_REQUIRED WORK_.
What you return should be every line below, word for word, and none of the images.

_DATA PROVIDED_.
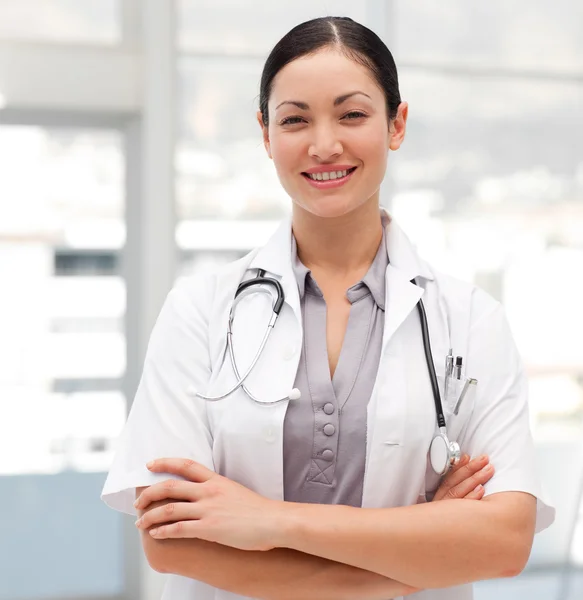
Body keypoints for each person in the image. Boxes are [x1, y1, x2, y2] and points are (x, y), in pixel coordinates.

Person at [101, 16, 554, 600]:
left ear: (397, 123)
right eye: (294, 119)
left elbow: (505, 542)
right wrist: (422, 547)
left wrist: (269, 521)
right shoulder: (198, 312)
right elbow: (170, 541)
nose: (324, 144)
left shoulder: (471, 320)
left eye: (352, 114)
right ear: (265, 135)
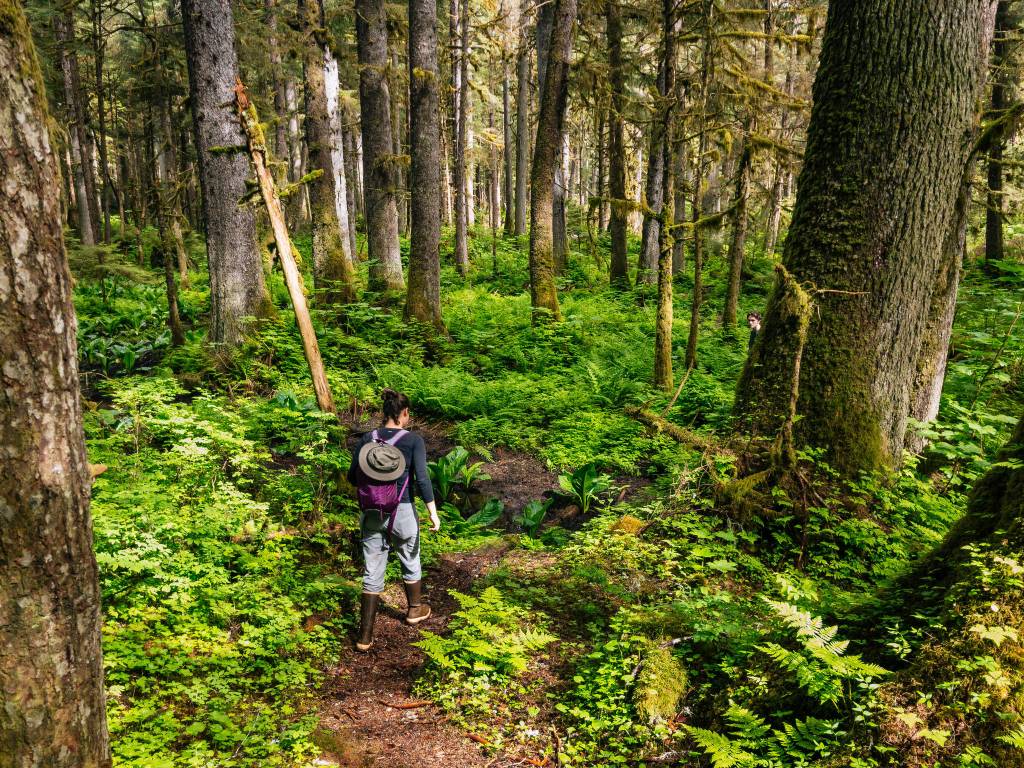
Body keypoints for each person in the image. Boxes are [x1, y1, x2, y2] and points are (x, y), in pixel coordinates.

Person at [347, 389, 441, 652]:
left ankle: (364, 636)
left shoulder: (368, 438)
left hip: (371, 512)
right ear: (404, 413)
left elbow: (353, 476)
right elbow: (422, 479)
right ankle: (414, 610)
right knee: (410, 557)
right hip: (403, 509)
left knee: (372, 569)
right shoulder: (413, 441)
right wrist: (433, 512)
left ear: (384, 412)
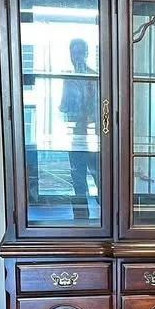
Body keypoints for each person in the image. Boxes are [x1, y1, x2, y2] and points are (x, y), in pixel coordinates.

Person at [59, 38, 99, 213]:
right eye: (74, 53)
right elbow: (64, 106)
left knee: (98, 173)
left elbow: (101, 106)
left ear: (86, 54)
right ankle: (81, 216)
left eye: (80, 53)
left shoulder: (94, 77)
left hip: (94, 133)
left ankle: (106, 215)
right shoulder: (69, 79)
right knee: (77, 174)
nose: (77, 57)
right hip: (75, 133)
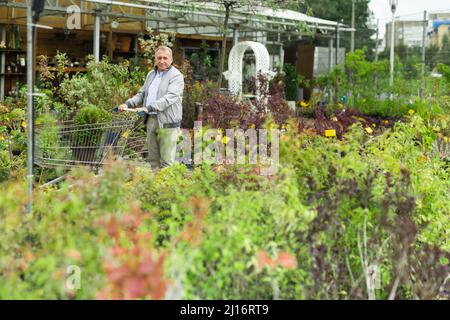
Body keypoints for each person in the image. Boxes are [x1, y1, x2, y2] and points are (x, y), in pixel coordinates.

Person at [118, 46, 184, 169]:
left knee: (167, 162)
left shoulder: (176, 76)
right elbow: (142, 94)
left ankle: (167, 188)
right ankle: (155, 187)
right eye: (159, 58)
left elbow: (169, 98)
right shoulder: (151, 74)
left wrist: (148, 108)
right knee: (153, 160)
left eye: (165, 58)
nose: (162, 61)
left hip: (167, 123)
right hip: (151, 121)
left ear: (171, 59)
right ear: (155, 59)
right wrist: (128, 104)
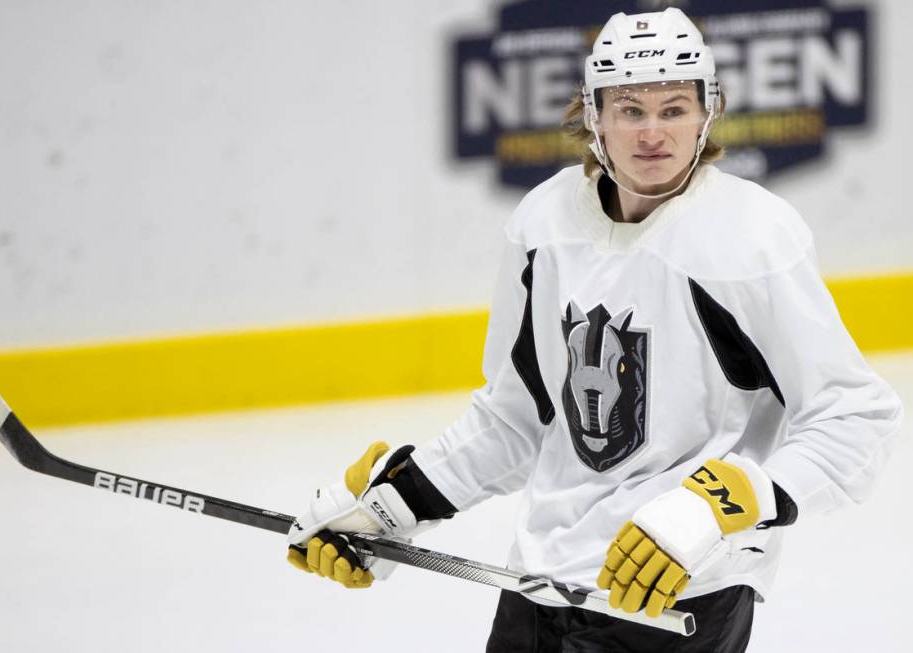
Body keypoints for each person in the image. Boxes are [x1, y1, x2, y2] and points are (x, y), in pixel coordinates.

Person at [284, 7, 903, 652]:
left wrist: (719, 504)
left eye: (674, 109)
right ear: (594, 115)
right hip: (538, 583)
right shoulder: (545, 223)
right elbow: (516, 418)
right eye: (631, 110)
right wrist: (397, 503)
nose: (653, 134)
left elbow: (854, 417)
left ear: (707, 112)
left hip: (677, 594)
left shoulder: (749, 238)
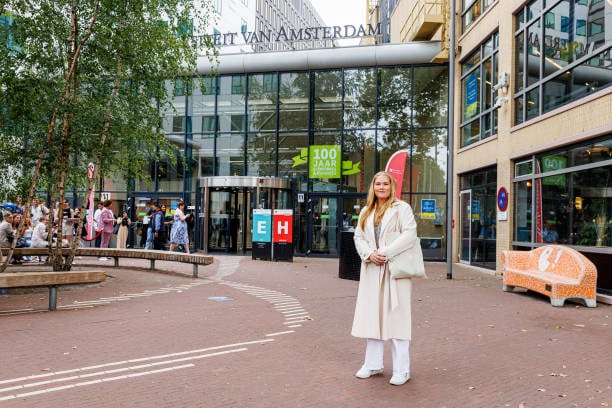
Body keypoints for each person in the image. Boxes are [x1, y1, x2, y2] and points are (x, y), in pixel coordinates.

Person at [351, 171, 418, 386]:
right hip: (372, 269)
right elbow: (358, 237)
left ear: (392, 186)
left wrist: (385, 252)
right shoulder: (365, 211)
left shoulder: (402, 208)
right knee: (373, 316)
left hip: (394, 269)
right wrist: (370, 254)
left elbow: (410, 234)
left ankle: (402, 370)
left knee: (397, 317)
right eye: (378, 183)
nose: (381, 187)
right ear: (373, 186)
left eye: (385, 184)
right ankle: (373, 364)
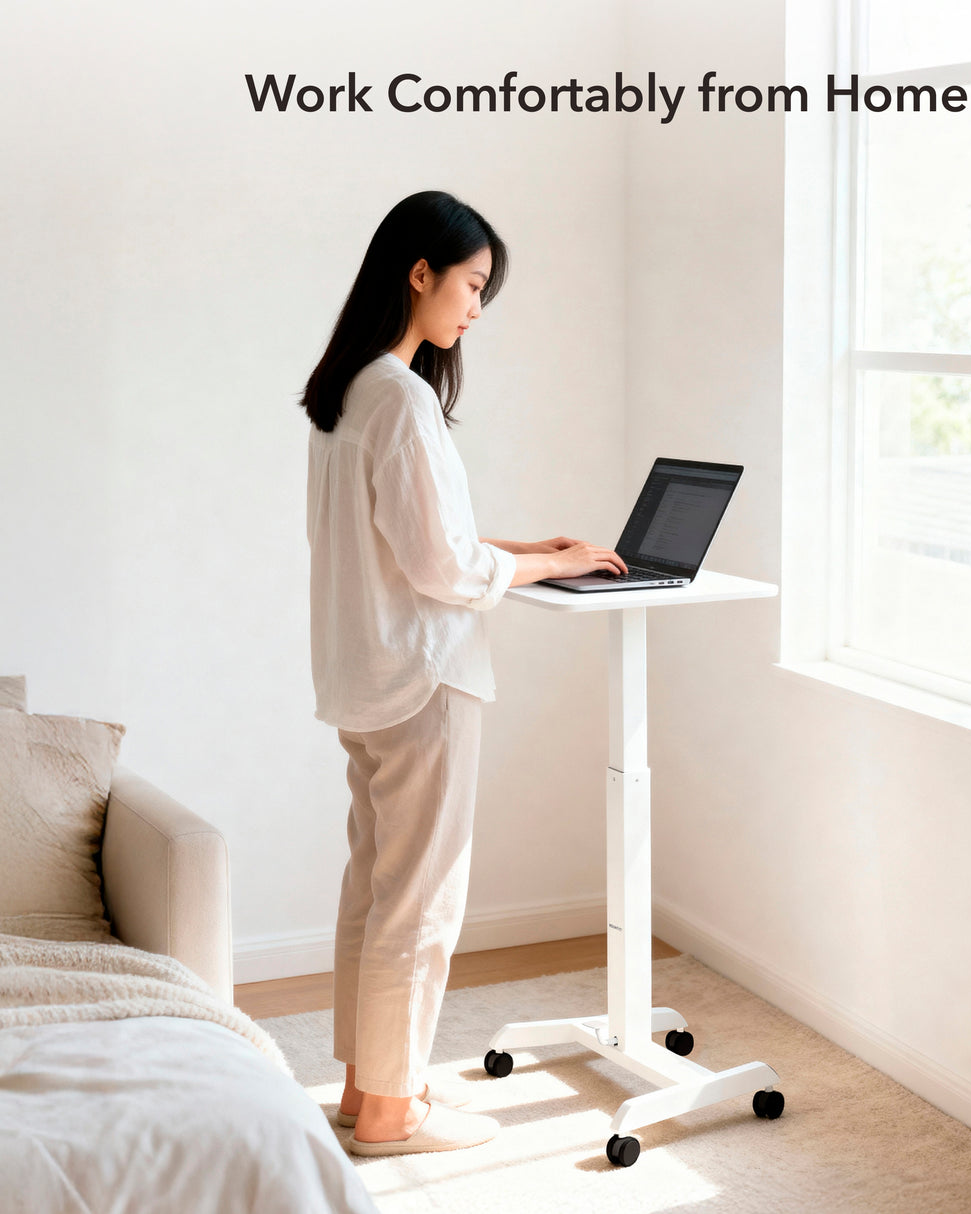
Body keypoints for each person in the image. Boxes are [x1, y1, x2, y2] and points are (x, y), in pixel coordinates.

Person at [301, 191, 627, 1157]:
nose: (477, 308)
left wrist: (526, 549)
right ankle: (393, 1114)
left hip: (365, 679)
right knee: (421, 900)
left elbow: (404, 536)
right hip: (424, 680)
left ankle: (367, 1090)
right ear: (420, 273)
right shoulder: (402, 398)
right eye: (473, 285)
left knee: (375, 891)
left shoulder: (348, 390)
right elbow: (442, 568)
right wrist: (539, 569)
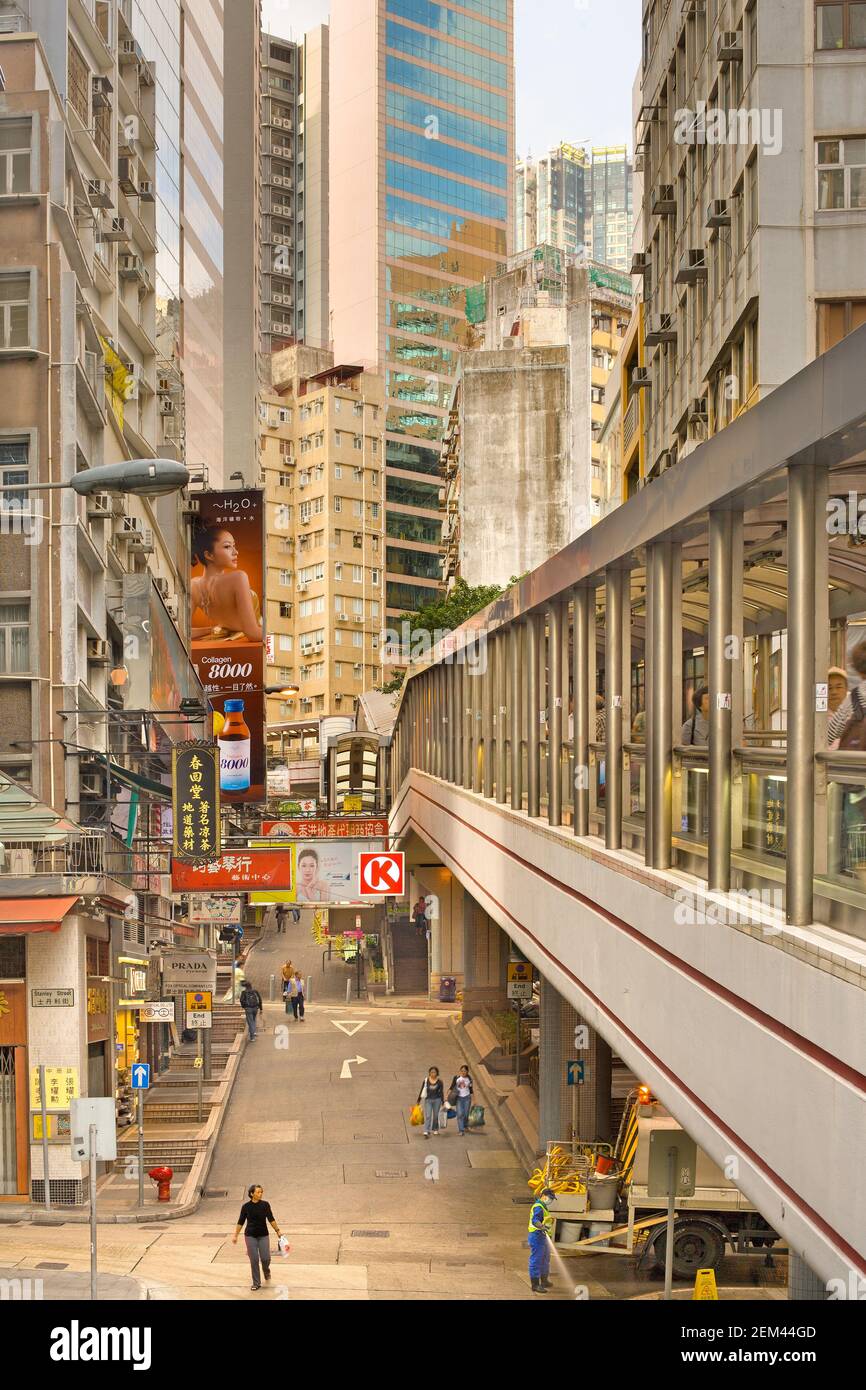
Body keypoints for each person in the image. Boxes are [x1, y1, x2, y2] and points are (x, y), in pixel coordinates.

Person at [191, 525, 262, 643]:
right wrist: (281, 635)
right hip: (248, 642)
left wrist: (214, 630)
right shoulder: (238, 578)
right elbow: (253, 633)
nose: (236, 552)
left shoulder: (193, 585)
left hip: (224, 642)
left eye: (234, 546)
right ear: (209, 555)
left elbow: (182, 631)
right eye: (227, 546)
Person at [233, 1184, 284, 1291]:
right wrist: (235, 1235)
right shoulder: (246, 1207)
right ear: (252, 1194)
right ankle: (256, 1283)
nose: (260, 1194)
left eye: (261, 1192)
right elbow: (240, 1222)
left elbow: (271, 1219)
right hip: (250, 1236)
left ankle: (266, 1270)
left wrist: (278, 1231)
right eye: (258, 1192)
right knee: (254, 1259)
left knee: (266, 1258)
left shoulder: (265, 1205)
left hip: (263, 1235)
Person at [527, 1187, 556, 1294]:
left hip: (543, 1237)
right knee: (536, 1259)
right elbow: (535, 1220)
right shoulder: (538, 1207)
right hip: (537, 1236)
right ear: (543, 1196)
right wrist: (541, 1226)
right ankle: (535, 1284)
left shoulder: (543, 1206)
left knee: (545, 1258)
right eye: (550, 1198)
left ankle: (544, 1280)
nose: (551, 1200)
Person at [417, 1066, 444, 1138]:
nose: (433, 1074)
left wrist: (443, 1101)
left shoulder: (440, 1082)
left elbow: (441, 1092)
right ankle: (426, 1130)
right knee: (428, 1116)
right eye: (431, 1072)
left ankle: (435, 1129)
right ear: (429, 1073)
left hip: (437, 1100)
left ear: (437, 1073)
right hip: (428, 1100)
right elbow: (422, 1090)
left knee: (435, 1116)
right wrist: (418, 1100)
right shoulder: (426, 1080)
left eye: (434, 1072)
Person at [449, 1064, 473, 1137]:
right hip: (459, 1098)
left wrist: (474, 1100)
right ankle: (461, 1130)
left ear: (467, 1072)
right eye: (462, 1071)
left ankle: (465, 1125)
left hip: (467, 1098)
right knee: (459, 1114)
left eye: (465, 1071)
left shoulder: (469, 1079)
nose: (463, 1072)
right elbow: (451, 1087)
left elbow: (471, 1090)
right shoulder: (456, 1078)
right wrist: (447, 1096)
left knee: (465, 1114)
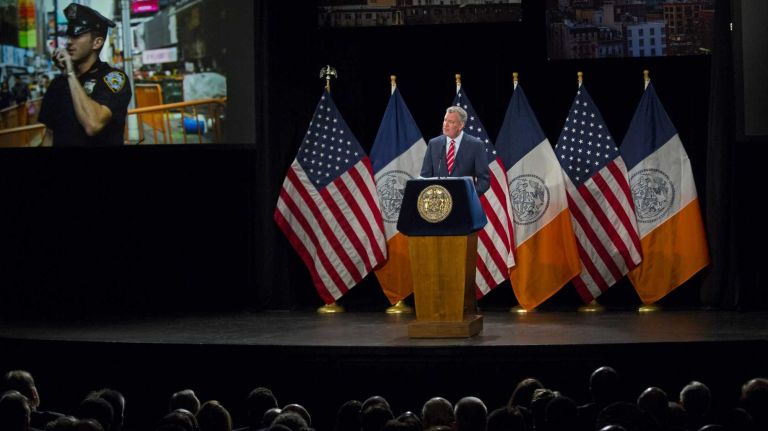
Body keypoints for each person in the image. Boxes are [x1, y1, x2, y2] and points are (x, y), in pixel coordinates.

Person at [38, 3, 131, 146]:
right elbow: (50, 136)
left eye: (77, 35)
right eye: (69, 35)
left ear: (97, 43)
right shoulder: (58, 84)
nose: (69, 42)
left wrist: (70, 73)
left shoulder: (113, 78)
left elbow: (93, 125)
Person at [420, 106, 490, 195]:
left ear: (461, 125)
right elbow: (425, 177)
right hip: (438, 203)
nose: (445, 125)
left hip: (464, 202)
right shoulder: (434, 144)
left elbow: (484, 180)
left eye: (451, 122)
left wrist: (470, 195)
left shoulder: (476, 145)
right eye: (445, 120)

_YOUR RESPONSE_.
Body keypoints for each person in the image. Boxes are [x1, y1, x2, y2] and points are (x, y), in pixel coordinates.

Person at [101, 16, 554, 600]:
left ear: (397, 123)
right eye: (294, 119)
left elbow: (505, 542)
right wrist: (422, 547)
left wrist: (269, 521)
right shoulder: (198, 312)
right elbow: (170, 541)
nose: (324, 144)
left shoulder: (471, 320)
left eye: (352, 114)
right ear: (265, 135)
Body keypoints for each person in the image. Boxes are [x1, y1, x2, y2] and points are (x, y), in pixel coordinates.

Person at [347, 389, 441, 652]:
left ankle: (364, 636)
left shoulder: (368, 438)
left hip: (371, 512)
right ear: (404, 413)
left elbow: (353, 476)
right elbow: (422, 479)
right ankle: (414, 610)
right knee: (410, 557)
right hip: (403, 509)
left knee: (372, 569)
right shoulder: (413, 441)
right wrist: (433, 512)
left ear: (384, 412)
Body keypoints for each person in the image. Boxes are [x1, y1, x2, y2] and points are (x, y), in pixel coordinates.

Person at [59, 38, 99, 213]:
right eye: (74, 53)
right elbow: (64, 106)
left knee: (98, 173)
left elbow: (101, 106)
left ear: (86, 54)
right ankle: (81, 216)
left eye: (80, 53)
left shoulder: (94, 77)
left hip: (94, 133)
left ankle: (106, 215)
right shoulder: (69, 79)
right knee: (77, 174)
nose: (77, 57)
right hip: (75, 133)
Body keypoints for each person in the image. Boxes are [x1, y1, x2, y2] and points are (x, y), in pixel coordinates.

Person at [118, 46, 184, 169]:
left knee: (167, 162)
left shoulder: (176, 76)
right elbow: (142, 94)
left ankle: (167, 188)
right ankle: (155, 187)
right eye: (159, 58)
left elbow: (169, 98)
right shoulder: (151, 74)
left wrist: (148, 108)
right knee: (153, 160)
left eye: (165, 58)
nose: (162, 61)
left hip: (167, 123)
right hip: (151, 121)
left ear: (171, 59)
right ear: (155, 59)
right wrist: (128, 104)
Body keypoints for each person in the image. Boxes are [x1, y1, x2, y2] and points are (x, y), in pixel coordinates.

Person at [284, 7, 903, 652]:
left wrist: (719, 504)
left eye: (674, 109)
right ear: (594, 115)
right hip: (538, 583)
right shoulder: (545, 223)
right elbow: (516, 418)
right eye: (631, 110)
right wrist: (397, 503)
nose: (653, 134)
left elbow: (854, 417)
left ear: (707, 112)
left hip: (677, 594)
left shoulder: (749, 238)
Body keypoints for each person in the image. Boxes are [x1, y1, x2, y2] and points are (x, y), in pixel coordinates.

Person at [351, 171, 418, 386]:
right hip: (372, 269)
right elbow: (358, 237)
left ear: (392, 186)
left wrist: (385, 252)
right shoulder: (365, 211)
left shoulder: (402, 208)
right knee: (373, 316)
left hip: (394, 269)
right wrist: (370, 254)
left elbow: (410, 234)
left ankle: (402, 370)
left knee: (397, 317)
right eye: (378, 183)
nose: (381, 187)
right ear: (373, 186)
left eye: (385, 184)
right ankle: (373, 364)
Body keypoints for each person in the image. Boxes are [x1, y1, x2, y2] and points are (x, y), in pixel coordinates.

Person at [301, 191, 627, 1157]:
nose: (477, 308)
left wrist: (526, 549)
right ankle: (393, 1114)
left hip: (365, 679)
right knee: (421, 900)
left elbow: (404, 536)
right hip: (424, 680)
left ankle: (367, 1090)
right ear: (420, 273)
right shoulder: (402, 398)
right eye: (473, 285)
left knee: (375, 891)
left shoulder: (348, 390)
right elbow: (442, 568)
right wrist: (539, 569)
Body keypoints for each person in the image. Boxes are [x1, y1, x2, y2] and points are (x, y), in pixel coordinates.

Person at [191, 525, 262, 643]:
right wrist: (281, 635)
right hip: (248, 642)
left wrist: (214, 630)
right shoulder: (238, 578)
right elbow: (253, 633)
nose: (236, 552)
left shoulder: (193, 585)
left hip: (224, 642)
left eye: (234, 546)
right ear: (209, 555)
left elbow: (182, 631)
right eye: (227, 546)
Person at [233, 1184, 284, 1291]:
right wrist: (235, 1235)
right shoulder: (246, 1207)
right ear: (252, 1194)
right ankle: (256, 1283)
nose: (260, 1194)
left eye: (261, 1192)
right elbow: (240, 1222)
left elbow: (271, 1219)
right hip: (250, 1236)
left ankle: (266, 1270)
left wrist: (278, 1231)
right eye: (258, 1192)
right knee: (254, 1259)
left knee: (266, 1258)
left shoulder: (265, 1205)
left hip: (263, 1235)
Person at [527, 1187, 556, 1294]:
left hip: (543, 1237)
right knee: (536, 1259)
right elbow: (535, 1220)
right shoulder: (538, 1207)
right hip: (537, 1236)
right ear: (543, 1196)
right wrist: (541, 1226)
right ankle: (535, 1284)
left shoulder: (543, 1206)
left knee: (545, 1258)
right eye: (550, 1198)
left ankle: (544, 1280)
nose: (551, 1200)
Person at [417, 1066, 444, 1138]:
nose: (433, 1074)
left wrist: (443, 1101)
left shoulder: (440, 1082)
left elbow: (441, 1092)
right ankle: (426, 1130)
right knee: (428, 1116)
right eye: (431, 1072)
left ankle: (435, 1129)
right ear: (429, 1073)
left hip: (437, 1100)
left ear: (437, 1073)
right hip: (428, 1100)
right elbow: (422, 1090)
left knee: (435, 1116)
right wrist: (418, 1100)
right shoulder: (426, 1080)
left eye: (434, 1072)
Person at [449, 1064, 473, 1137]:
right hip: (459, 1098)
left wrist: (474, 1100)
right ankle: (461, 1130)
left ear: (467, 1072)
right eye: (462, 1071)
left ankle: (465, 1125)
left hip: (467, 1098)
right knee: (459, 1114)
left eye: (465, 1071)
left shoulder: (469, 1079)
nose: (463, 1072)
right elbow: (451, 1087)
left elbow: (471, 1090)
right shoulder: (456, 1078)
right wrist: (447, 1096)
left knee: (465, 1114)
Body keypoints for each person in the image. Boxes are [x1, y1, x2, y2] and points are (x, y), in pixel coordinates.

Person at [38, 3, 131, 146]:
right elbow: (50, 136)
left eye: (77, 35)
right eye: (69, 35)
left ear: (97, 43)
right shoulder: (58, 84)
nose: (69, 42)
left wrist: (70, 73)
left shoulder: (113, 78)
left elbow: (93, 125)
Person at [420, 106, 490, 195]:
left ear: (461, 125)
right elbow: (425, 177)
right hip: (438, 203)
nose: (445, 125)
left hip: (464, 202)
right shoulder: (434, 144)
left elbow: (484, 180)
left eye: (451, 122)
left wrist: (470, 195)
left shoulder: (476, 145)
right eye: (445, 120)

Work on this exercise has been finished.